- [What you have to do]:
Go through the data and tally the lines that hold the string "Como". Reply with the total alone.

******************************

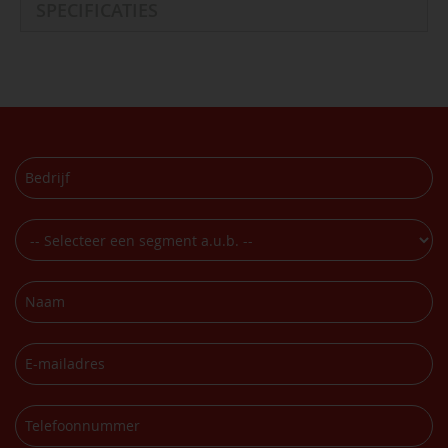
SPECIFICATIES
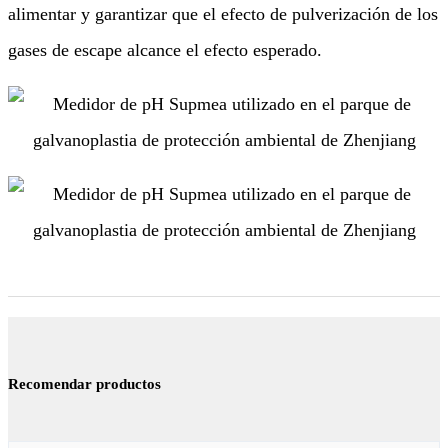
alimentar y garantizar que el efecto de pulverización de los
gases de escape alcance el efecto esperado.
Recomendar productos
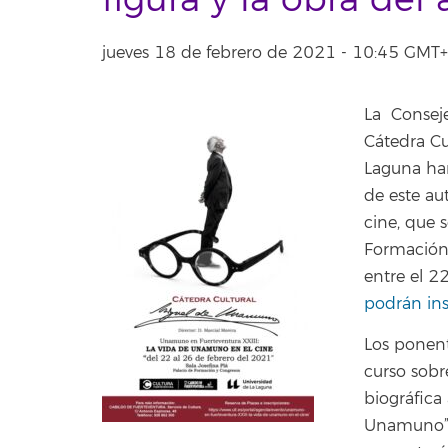
figura y la obra del 
jueves 18 de febrero de 2021 - 10:45 GM
La Conseje
Cátedra Cu
Laguna han
de este au
cine, que s
Formación 
entre el 2
podrán ins
Los ponent
curso sobr
biográfica
Unamuno” 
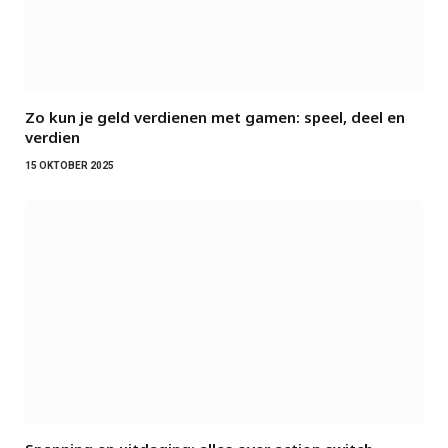
Zo kun je geld verdienen met gamen: speel, deel en
verdien
15 OKTOBER 2025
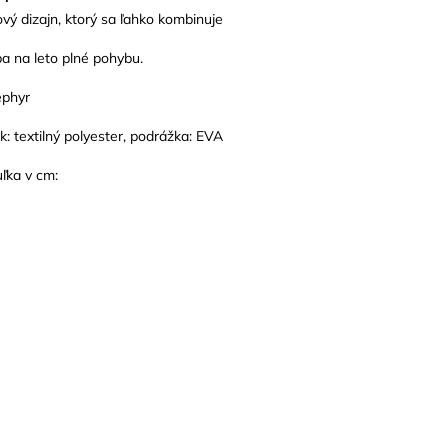
ý dizajn, ktorý sa ľahko kombinuje
ba na leto plné pohybu.
ephyr
ok: textilný polyester, podrážka: EVA
uľka v cm:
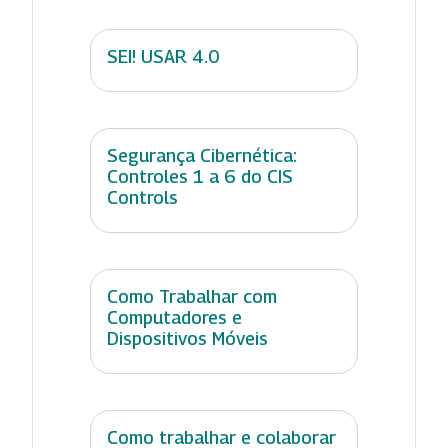
SEI! USAR 4.0
Segurança Cibernética:
Controles 1 a 6 do CIS
Controls
Como Trabalhar com
Computadores e
Dispositivos Móveis
Como trabalhar e colaborar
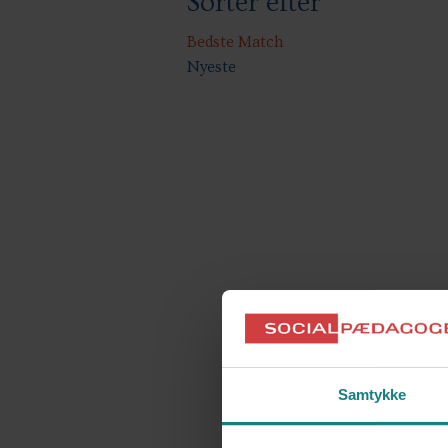
Sorter efter
Bedste Match
Nyeste
Samtykke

******************************

- [Output for this exercise]:
2